Statistical Validity of an IMHO Poll

Say I make a wildly popular poll in IMHO that garners hundreds of replies.

What are the deficiencies of this polling method that make it “unscientific” or statistically invalid?

I know we have a non-random group of people, so the poll is no good for a broader generalization (“68% of people on the internet do not support the Bush administration’s policies in Iraq!”) How big a deal is the self-selection of replies to an innocuous question like “Are you wearing shoes right now?”

No one knows, and that’s why it’s a problem.

The only valid scientific polls are based on random samples from a well-defined population. The probabilities of selection for the respondents are used to produce an estimate that may be used to cast inference about the source population.

Self-selecting polls of the type in IMHO may arguably refer to some sort of population of paying SDMB members and guests, as well as undetected sock-puppets, but what is not known is the probability of selection for the respondents.

Bias is problematic in this case precisely because it is unmeasurable.

I’d say it’s only about 8% valid.

Another problem with Polls in IMHO is that responses are seldom independent. In this context, independent means “not influenced by the responses of other people”

In the case of a poll on who is wearing shoes, posts about how all shoes are icky, or posts like “I’m wearing the cutest little 4-inch heeled sandals in teal with ankle straps” are likely to encourage people with interested answers to contribute.

This is especially a problem with questions like “what kind of shoes are you wearing?” rather than “are you wearing shoes?” but can still be a problem with the latter type of question.

As the saying goes, “the plural of anecdote is not data.”

Cerberus has it right. You’re starting with a highly self-selected population. From that you’re reaching those self-selected members who post in IMHO. (I never do so you would never be able to include me in your poll.) From that group you get those self-selected individuals who happen to be active at the current time, and open the thread, and decide to participate and, and, and.

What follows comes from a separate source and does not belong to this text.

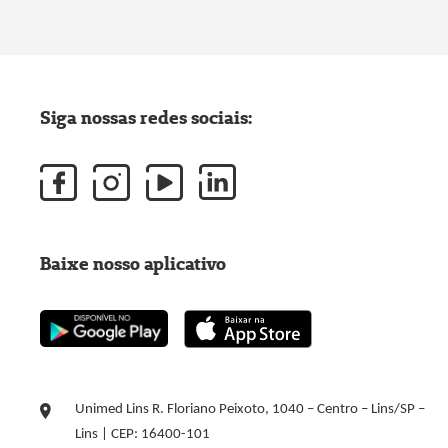
Siga nossas redes sociais:
Baixe nosso aplicativo
Unimed Lins R. Floriano Peixoto, 1040 – Centro – Lins/SP –
Lins | CEP: 16400-101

You cannot even extrapolate the results to the general set of IMHO posters, let alone any larger group.

The result is pure anecdotal information that, in this case, has no larger meaning.

Most anecdotal, self-selecting polls are like this. There are times in which anecdotal information is valuable: if I want to have someone pave my driveway I’m likely to talk to a few friends or neighbors for a recommendation. There are no larger scientifically valid surveys that I could turn to if I wanted to. But mass information can’t be judged by self-selected reports, however numerous. Only the best approximations of a random statistical survey can hope to be used for an approximation of current reality.

Of course this is rounded up from 7.89%.

And, as it as been earlier noted, the ability of potential respondents to view other responses can affect new responses.

And having said that, the underlying model employed in the mathematical modelling of polling data is the Bernouli/Binomial Model, which requires independently and identically distributed trials. So, the underlying idea in a Bernoulli model is that there is an event E with probability P, based on trials from a population T. Observing the sample proportion pE of event E in random samples drawn from T can allow estiamtion of the probability P.

The wrinkle in this is the typical use of sampling without repleacement, which can be dealt with mathematically, provided that a sufficiently small sampling rate is employed.

But yes, allowing the running totals of a pool to be viewed by prospective respondents can induce bias, by, in part, encouraging more people to “pile on” on a popular response, or to “rescue” a less popular response.

<Spock> 8.142973% to be precise, Captain.</Spock>

Besides what others have answered, a poll in IMHO is not anonymous, and is likely to attract only Dopers with a special interest in the subject.